(Study text begins)
Should gas prices be soaring?

By Felix Salmon
November 1, 2012

Traffic is flowing in New York again this morning, for four reasons. First is the ban on private cars entering the island if they’re carrying fewer than three people. Second is the subways, which have started working again, in a limited manner. Third is a noticeable increase in bicyclists, even between yesterday and today: I have real hope that Sandy might persuade a whole swath of new people that bike commuting is incredibly fast and easy. And then there’s a much more mundane fourth reason: people are running out of gas.

With much critical infrastructure still out, many gas stations don’t have electricity to pump gas, and most of the rest — at least in New York and New Jersey — have sold out, as people filled up not only their cars but any other vessels they could find. Gasoline is precious right now: it powers generators which pump out flooded buildings, as well as powering the one form of transportation which is capable of getting stuff from Brooklyn or New Jersey into Manhattan. As for when new supplies might arrive, that’s extremely vague, but the consensus seems to be Saturday.

There’s something self-fulfilling about gas shortages: they’re the crisis equivalent of a bank run. So long as everybody just goes about their day in a normal manner, refilling their tank only when they get low, everything goes smoothly. But when people start thinking that there might not be enough to go around, everybody panics and rushes to the stations: while shortages in New Jersey have real Sandy-related causes, shortages in places like Westchester are essentially the product of self-fulfilling fears.

The standard econowonk response to such things (see e.g. Yglesias, or for that matter Uber, which has reverted to “surge pricing”) is that if the market were just left to its own devices, none of this would happen. Prices fluctuate in response to changes in supply and demand, so when supply goes down and demand goes up, it’s only natural that they should rise to the point at which demand starts falling off and the two finally meet again. At that point, the gas stations will still sell most of their gas, but there won’t be massive lines at the pump, and there will always be gas — at a price — for those who really need it.
(Study text ends)
** Activity list **
[a] List the four reasons the article on gas prices gives for traffic flowing in New York again.
[b] According to the article on gas prices, on what day does the consensus expect new gas supplies to arrive?
[c] Return the passage of the article on gas prices starting with "Traffic is flowing" and going on through "out of gas.".
The data has no connection to the article on gas prices.
(Given information begins)
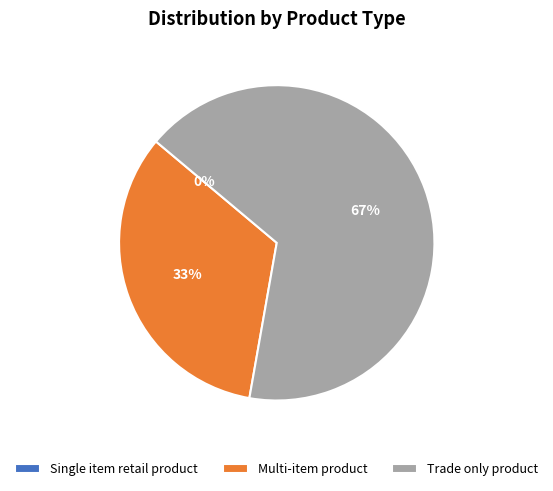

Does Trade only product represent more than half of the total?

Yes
(Given information ends)
** Results of the tasks **
[a]
1. The ban on private cars entering the island if they carry fewer than three people
2. The subways, which have started working again in a limited manner
3. A noticeable increase in bicyclists
4. People running out of gas

[b] Saturday

[c]
Traffic is flowing in New York again this morning, for four reasons. First is the ban on private cars entering the island if they’re carrying fewer than three people. Second is the subways, which have started working again, in a limited manner. Third is a noticeable increase in bicyclists, even between yesterday and today: I have real hope that Sandy might persuade a whole swath of new people that bike commuting is incredibly fast and easy. And then there’s a much more mundane fourth reason: people are running out of gas.